Bill provides accessibility, affordability

The numbers show the true cost of maintaining the status quo. There are 50 million people in America living without health insurance, 82 percent of whom have a job.  Those families fortunate to have health insurance pay an average of $1,017 more each year in health insurance premiums to cover the cost of treating the uninsured. With 1,040 people in the state of Michigan alone losing their healthcare coverage each week, this disparity will only continue to grow without comprehensive reform.

One reason costs have skyrocketed unchecked is a lack of competition within the health insurance industry. In 21 states the two largest health plans control 70 percent or more of the health insurance market. This amounts to a virtual monopoly on health insurance coverage.

H.R. 3962 works to remedy this lack of competition in several ways. First, the bill repeals the antitrust exemption for the health insurance industry, which has been in place since the McCarran-Ferguson Act was passed by Congress in 1945. This exemption was intended to be temporary, but has remained in place. Its repeal is long overdue.  

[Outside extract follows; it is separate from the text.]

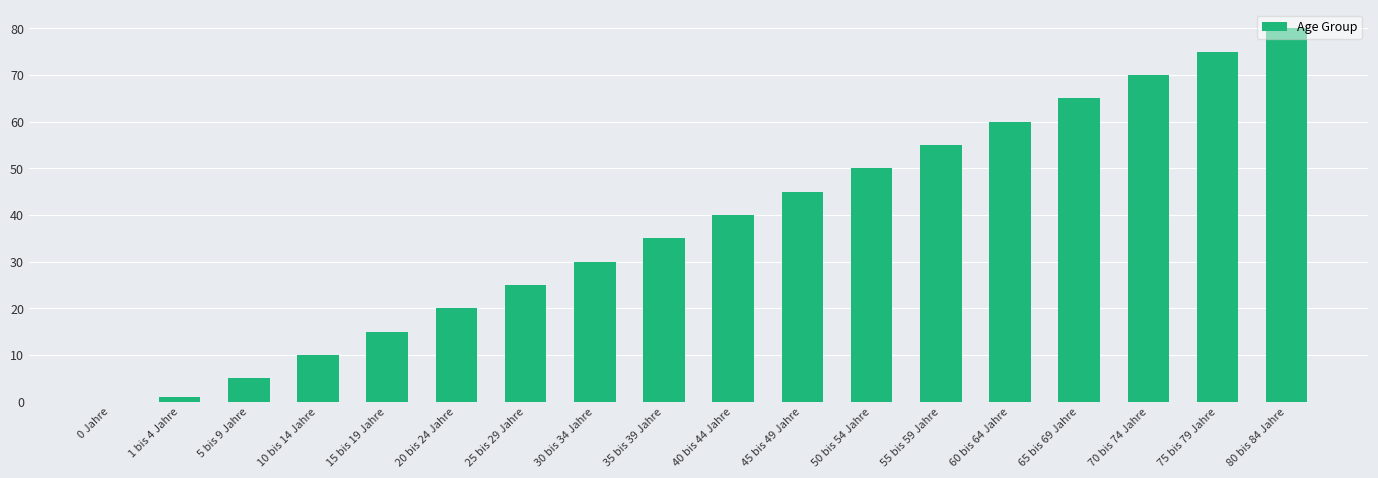

Which has a higher value, 75 bis 79 Jahre or 40 bis 44 Jahre?

75 bis 79 Jahre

Second, the creation of the health insurance exchange will provide individuals who do not receive insurance through their employer or who cannot afford health insurance coverage with access to a one-stop shop for private plans as well as a public health insurance option. This option will help to generate the competition necessary to help drive down the cost of health insurance, while ensuring variety and choice.

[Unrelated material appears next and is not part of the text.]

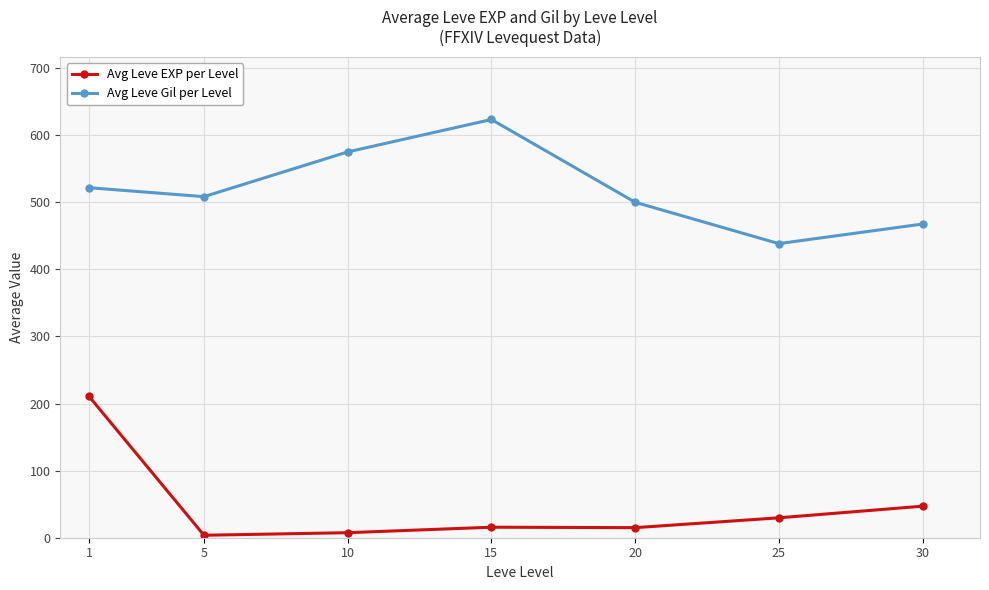

Which label corresponds to the largest value in the chart?

15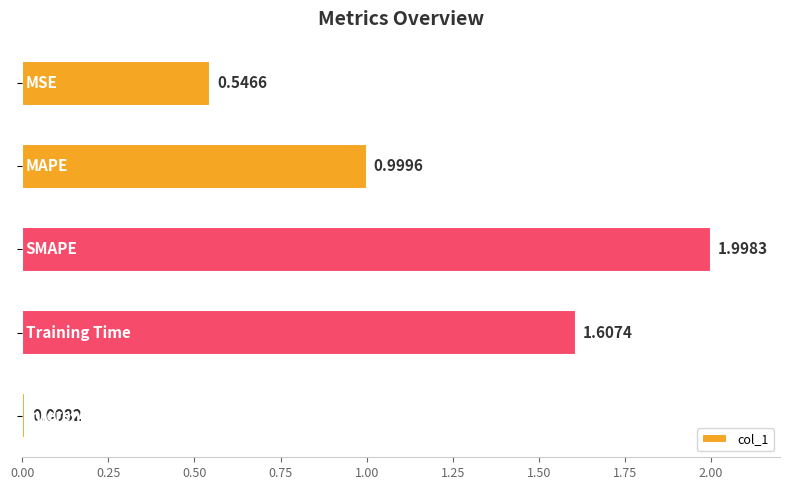

What is the difference between the maximum and second lowest values?

1.5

H.R. 3962 also addresses regional disparities in Medicare reimbursement rates. I was proud to be part of the Quality Care Coalition, which worked with House leadership to add language to H.R. 3962 that would change Medicare reimbursement to be based on quality rather than utilization. We need to pay healthcare providers for how healthy we are rather than on how many tests our doctors perform.

The bill includes other significant improvements to Medicare, such as additional prescription drug coverage beginning next year and completely closing the “donut hole” by 2016. Seniors on Medicare will also, for the first time ever, have preventative care such as checkups and routine exams covered at 100 percent cost.  These provisions will help to lower costs and make healthcare more accessible for all Americans.

H.R. 3962 also provides an important provision to continue a long-standing federal policy of prohibiting federal funding for abortion. Over 30 years of precedent supports adding the Hyde language to this bill.

While there has been much controversy surrounding my amendment I want to be clear about what it does, and does not do.

Under the Stupak-Ellsworth-Pitts amendment, only the public health insurance option and private plans that receive federal subsidies will be prohibited from covering abortion services. Individuals not receiving public funds to buy their health insurance policy are free to purchase a policy that covers abortion services just as insurance companies are free to offer them. Individuals receiving federal subsidies to purchase a plan in the public option or on the exchange cannot use those subsidies to purchase a plan that provides abortion services. However, these individuals may purchase a supplemental policy with private money should they choose. Nothing in this amendment prohibits private companies participating in the exchange from offering abortion services or prevents individuals purchasing their plan with private money from choosing a plan with abortion services.

Contrary to what some have said, this amendment explicitly provides exceptions that allow all policies to cover abortion services in the case of rape, incest or life of the mother.

Many have argued the Capps amendment, as written in H.R. 3962, would have been sufficient to comply with the Hyde language by separating federal dollars from private dollars and allowing only the private funds to pay for abortions. But under Hyde, there have never been two separate pots of money.

The Federal Employees Health Benefits Program (FEHBP) is a good example of this. Federal employees pay a portion of their premium each month, and the federal government pays the balance. Hyde language does not allow these employees to apply a portion of their premium contributions to abortion services. Because the policies are partially paid for by the taxpayers, no coverage of abortion services is permitted. This is a very clear precedent that would have been overturned under Capps language.

My goal has always been to ensure that the voices of the majority of Americans who oppose federal funding for abortion were heard in this important healthcare debate, a point I have been making since July. With 64 Democrats voting for our amendment and 67 percent of Americans opposed to using federal funds for abortion, our amendment is in line with current policy. Further, House passage of healthcare reform legislation would never have passed without our amendment.

The U.S. Senate must now act and tackle many of the same issues that were the topic of a great deal of debate and discussion in the House. It is my hope that the Senate will act quickly and we can send President Barack Obama a bill that he can sign into law to provide access to quality, affordable healthcare for all Americans.

Stupak is a member of the House Committee on Energy and Commerce.